● What the task requires
In the listing below, how many lines hold the string "Cancel"? Reply with the number and nothing else.

● Data

● ● ●

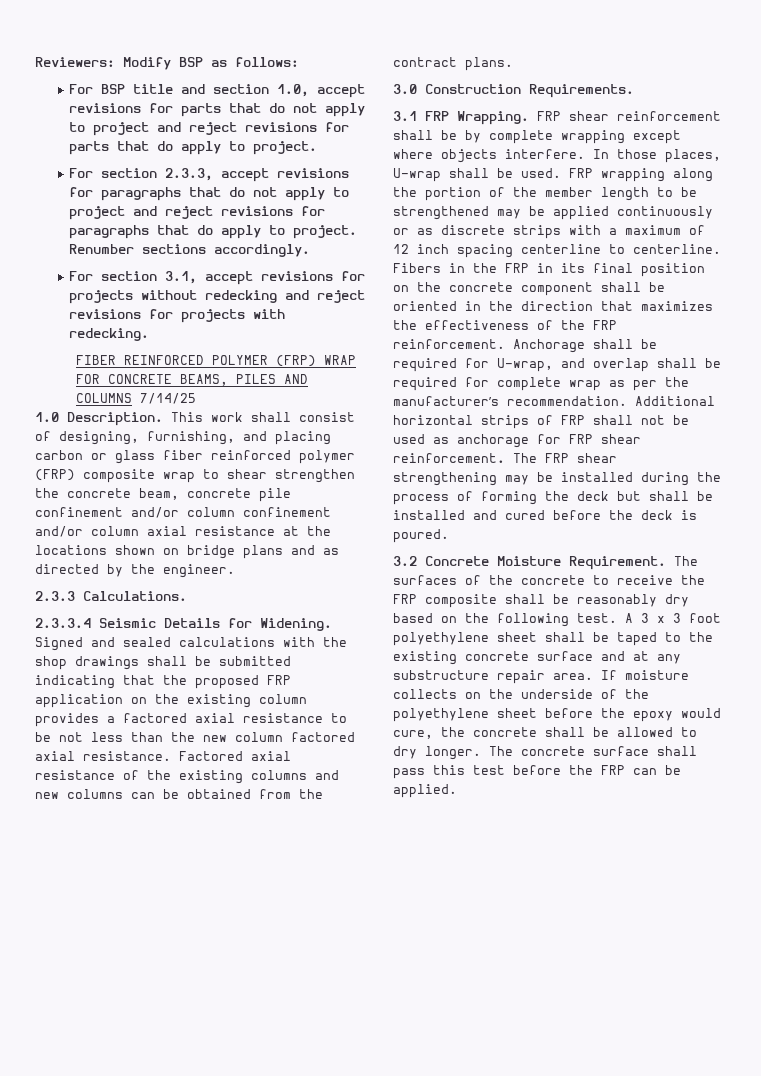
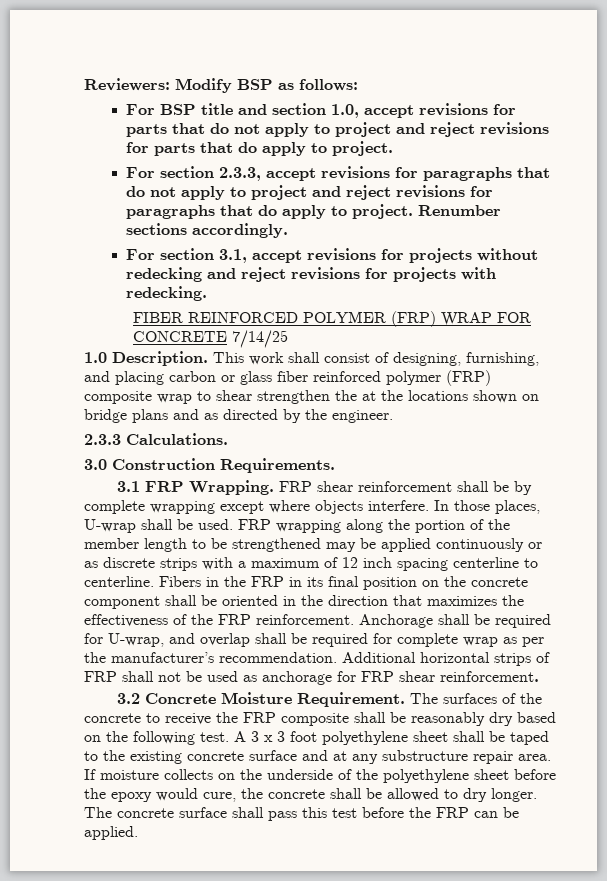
[180,374,309,386] [76,393,133,403] BEAMS, PILES AND COLUMNS -> (228, 336) none
[67,488,291,502] [35,507,331,518] [35,526,275,537] concrete beam, concrete pile confinement and/or column confinement and/or column axial resistance -> (357, 395) none
[35,618,332,631] [35,637,347,651] [35,656,291,670] [35,675,291,689] [35,694,307,708] [35,713,347,727] [35,732,355,742] [35,751,291,761] [35,770,339,784] [35,789,323,799] [393,57,513,71] // 2.3.3.4 Seismic Details for Widening. Signed and sealed calculations with the shop drawings shall be submitted indicating that the proposed FRP application on the existing column provides a factored axial resistance to be not less than the new column factored axial resistance. Factored axial resistance of the existing columns and new columns can be obtained from the contract plans. -> (228, 439) none
[513,453,617,463] [393,472,721,486] [393,491,713,505] [393,510,697,520] [393,529,449,543] The FRP shear strengthening may be installed during the process of forming the deck but shall be installed and cured before the deck is poured. -> (539, 676) none

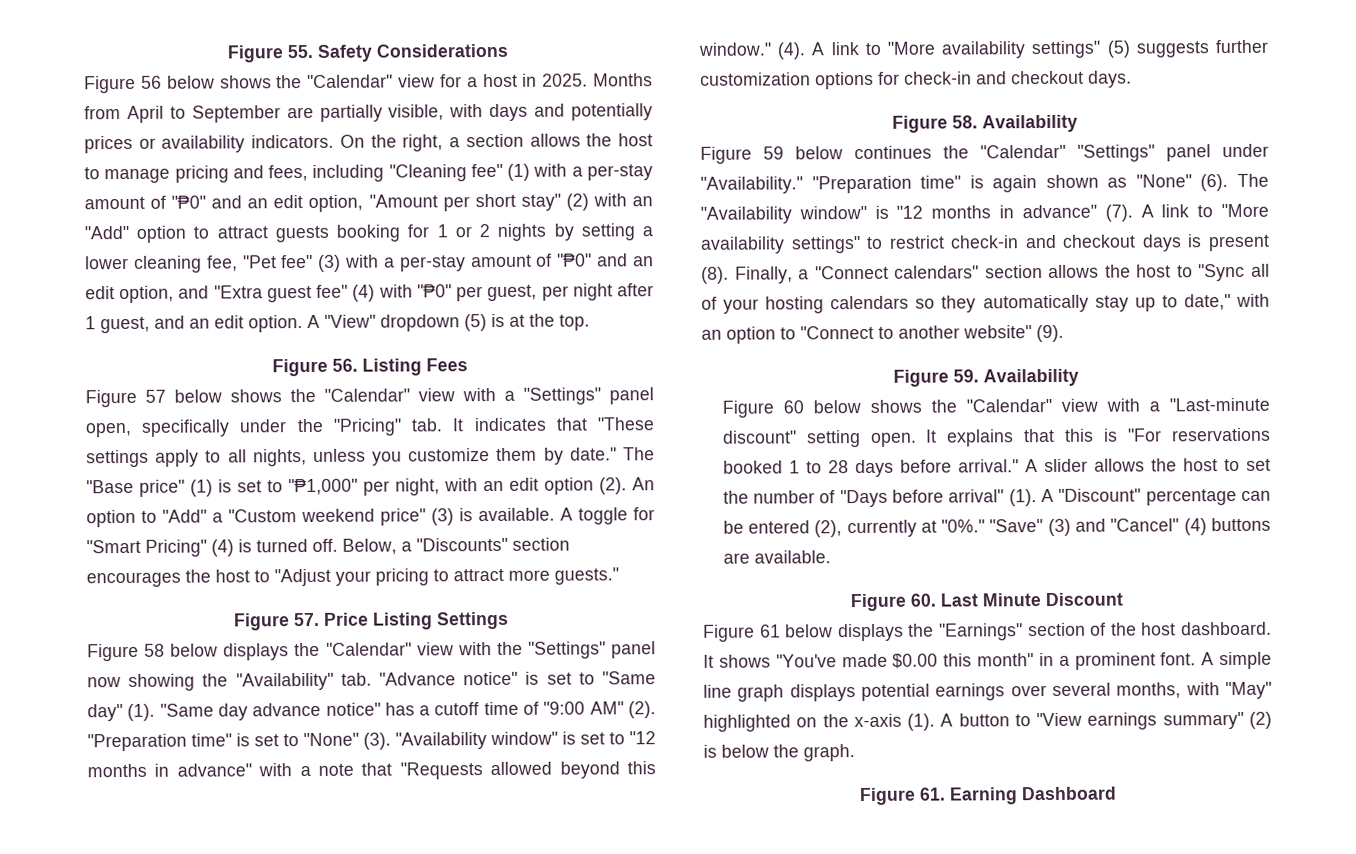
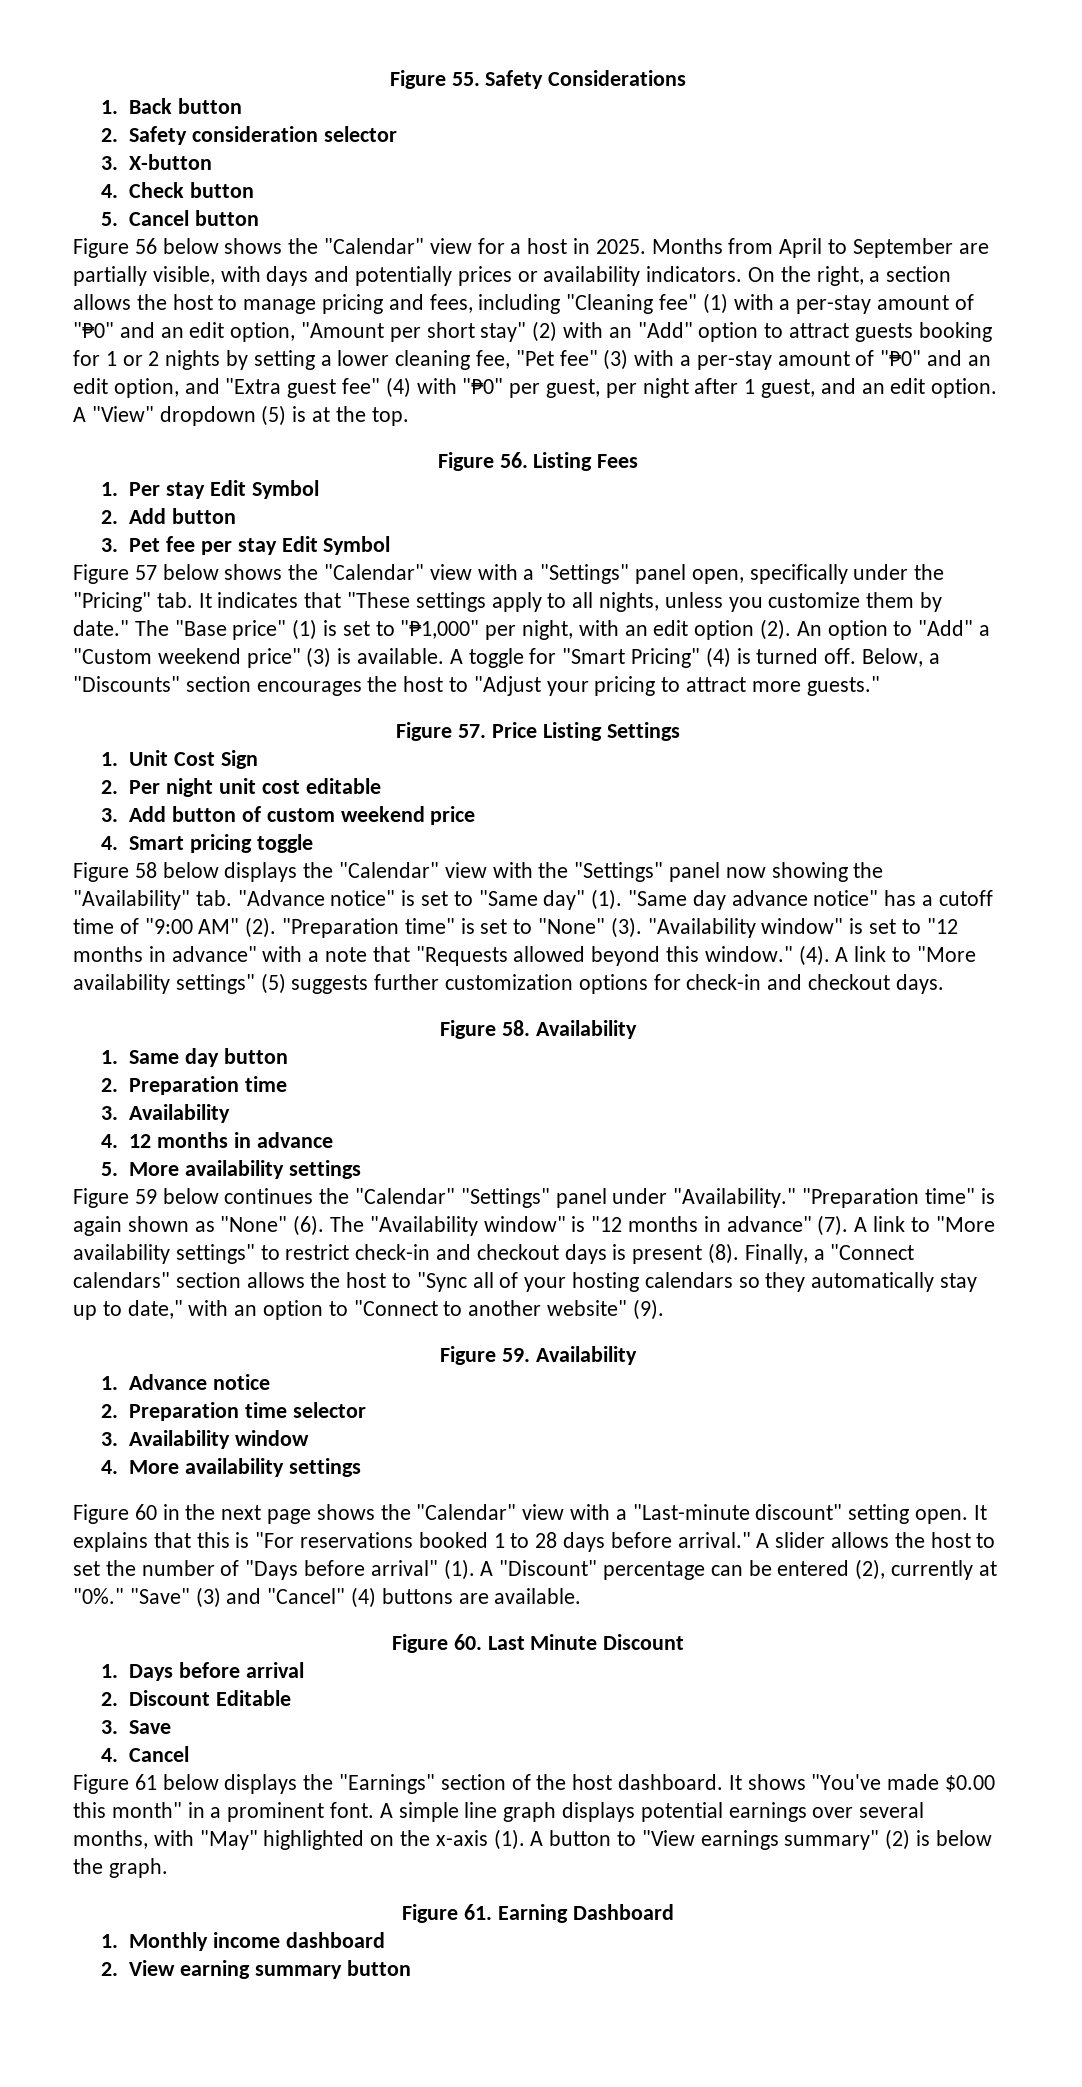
(508, 50) none -> [101,98,243,114] [101,126,397,145] [101,154,213,170] [101,182,255,198] [101,210,260,226] // 1. Back button // 2. Safety consideration selector // 3. X-button // 4. Check button // 5. Cancel button
(468, 365) none -> [101,480,319,499] [101,508,237,524] [101,536,391,555] // 1. Per stay Edit Symbol // 2. Add button // 3. Pet fee per stay Edit Symbol
(509, 620) none -> [101,750,258,769] [101,778,381,797] [101,806,476,825] [101,834,313,853] // 1. Unit Cost Sign // 2. Per night unit cost editable // 3. Add button of custom weekend price // 4. Smart pricing toggle
(1078, 123) none -> [101,1048,288,1067] [101,1076,288,1095] [101,1104,231,1123] [101,1132,333,1148] [101,1160,361,1179] // 1. Same day button // 2. Preparation time // 3. Availability // 4. 12 months in advance // 5. More availability settings
[721,400,861,418] Figure 60 below -> [101,1374,271,1390] [101,1402,366,1421] [101,1430,310,1449] [101,1458,361,1477] [73,1504,312,1524] 1. Advance notice // 2. Preparation time selector // 3. Availability window // 4. More availability settings // Figure 60 in the next page
(1123, 599) none -> [101,1662,304,1681] [101,1690,292,1706] [101,1720,172,1734] [101,1746,190,1762] // 1. Days before arrival // 2. Discount Editable // 3. Save // 4. Cancel
(1117, 793) none -> [101,1932,385,1951] [101,1960,411,1979] // 1. Monthly income dashboard // 2. View earning summary button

● ● ●

● Written solution
2